こんなことしちゃっていいのかなぁ、駄目だよなぁ、なんて思う、頭の片隅で、やっぱ駄目だよなぁ、なんて、多分五分に一度は頭を過るんだけど、やっぱり。

「……山本……?」

 勢いで組み敷いちゃって、俺は腕立て伏せみたいな体勢で、俺の身体の下にいるツナは元々ちっちゃいのにもっとちっちゃくなってちょっと震えてて、目がウルウルしてて、今にも泣き出しそうな顔をしてて、あーもーどうしようみたいな。
 ここで止めるのは変かなぁとか、でもどうしたらいいか分かんないしそれに明日の朝ツナに会ったら何て声をかければいいんだろうとか、よぉとかおはようとかじゃ変だよなぁとか、色んなことをぐるぐる考えていたら、

「……俺は、山本のこと……す、き、だよ……?」

 なんて突拍子もないことをツナが言い出すから俺は余計にどうしたらいいか分かんなくなって、だってそもそも最初はそーゆー如何わしいことをするつもりだったんじゃなくてただじゃれてただけのつもりだったのに、何だか胸のあたりがもやもやしてきて、どうにかしなきゃって思って、勢いでこんな変な体勢になっちゃっただけで。

「……俺、その……こういうの分かんないから、その……」

 俺だって分かんねーよ!って言いたくなったけど、何も言わずに改めてツナを見下ろした。

「悪ぃ」

 何を言ったらいいか分かんなくて、とりあえず口に出してみた。
 ツナは瞳いっぱいに涙を溜めて、ふるふると緩く首を左右に振った。
 そんな顔を見て、俺がパニックになってるってことがバレたらすげー恥ずかしいよなって一瞬我に返った。

「嫌なら、止めるけど」

 パニックになってるのを誤魔化すために、強がってみた。
 そしたらツナはとんでもないことに、

「……山本だったら……いいよ……」

 とか言い出しちゃって、ツナのせいで俺もう後には退けない状態になっちゃったし、っていうかそんな女の子みたいなセリフどこで覚えてきたんだよとか一瞬思ってツナを見ると、今にも泣きそうだけど期待と不安が入り交じったような変な顔で俺を見てて、あーもーこりゃ後には退けないじゃん俺。

「目、閉じて」

 戸惑いながらもゆっくり閉じられる瞳。
 どうしようどうしようどうしよう。
 実はそう思っているなんて、気付かれたら情けない。
 いいのかな、だって俺男だしツナも男だし男同士でキスとか許されるのかな、でも目閉じてなんてカッコつけて言っちゃったからには何かしなきゃな。
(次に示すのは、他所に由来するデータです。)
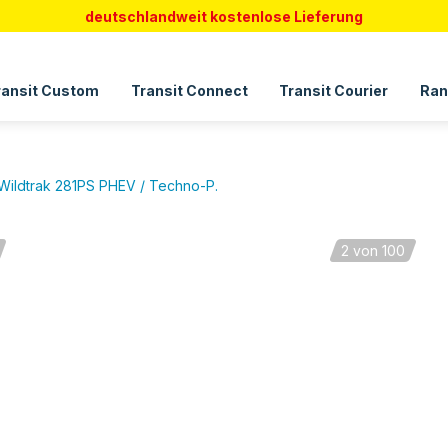
deutschlandweit kostenlose Lieferung
ransit Custom
Transit Connect
Transit Courier
Ran
Wildtrak 281PS PHEV / Techno-P.
2
von 100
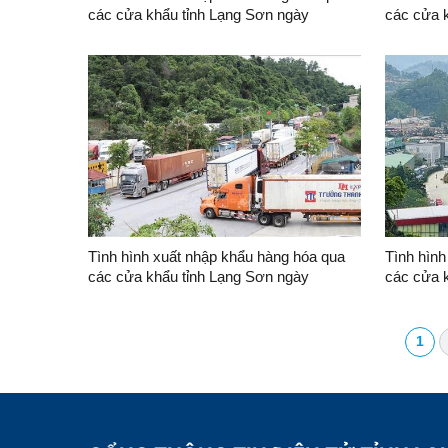
các cửa khẩu tỉnh Lạng Sơn ngày
các cửa 
04/8/2026
03/8/202
Tình hình xuất nhập khẩu hàng hóa qua
Tình hình
các cửa khẩu tỉnh Lạng Sơn ngày
các cửa 
29/7/2026
27/7/202
1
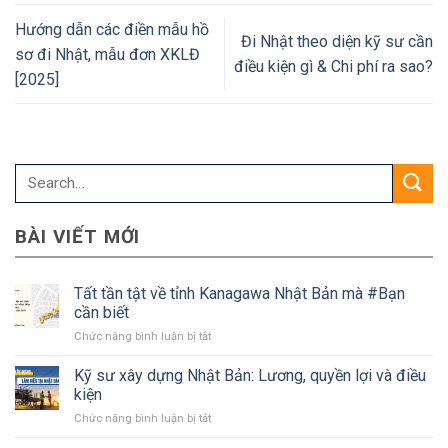
Hướng dẫn các điền mẫu hồ
Đi Nhật theo diện kỹ sư cần
sơ đi Nhật, mẫu đơn XKLĐ
điều kiện gì & Chi phí ra sao?
[2025]
BÀI VIẾT MỚI
Tất tần tật về tỉnh Kanagawa Nhật Bản mà #Bạn
cần biết
ở
Chức năng bình luận bị tắt
Tất
tần
Kỹ sư xây dựng Nhật Bản: Lương, quyền lợi và điều
tật
kiện
về
ở
Chức năng bình luận bị tắt
tỉnh
Kỹ
Kanagawa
 いきなり唇はどうかなと思って、差し当たり額に軽くキスをしてみた。
 ツナは一瞬びくっとして、くすぐったそうにちょっと笑った。
 あ、面白い反応。
 瞼の上にキスをすれば、閉じていた目をさらにぎゅっと瞑る。
 耳にキスをすれば、驚いたのかひゃぁという小さな声が聞こえた。
 もし唇にキスをしたら、どんな反応をするんだろう?
 ただの好奇心で、いよいよ俺はツナの唇にキスをした。
 あ、でも一瞬じゃアレなのかな、という考えが頭を過って、でもずっとキスしてるのもアレかなと思って、時間にして三秒くらい。

 ゆっくり顔を上げると、ツナはゆっくり目を開けて、俺の目を見て照れ臭そうに微笑んだ。
 それを見たら胸のあたりがきゅうんと締まるような感じがして、何かよく分かんないけど堪んないし、何かよく分かんないけど恥ずかしくて多分顔真っ赤になってるしで、照れ隠しと胸のきゅうんをどうにかする意味で、ツナの肩口に顔を埋めてそのままぎゅっと抱きしめた。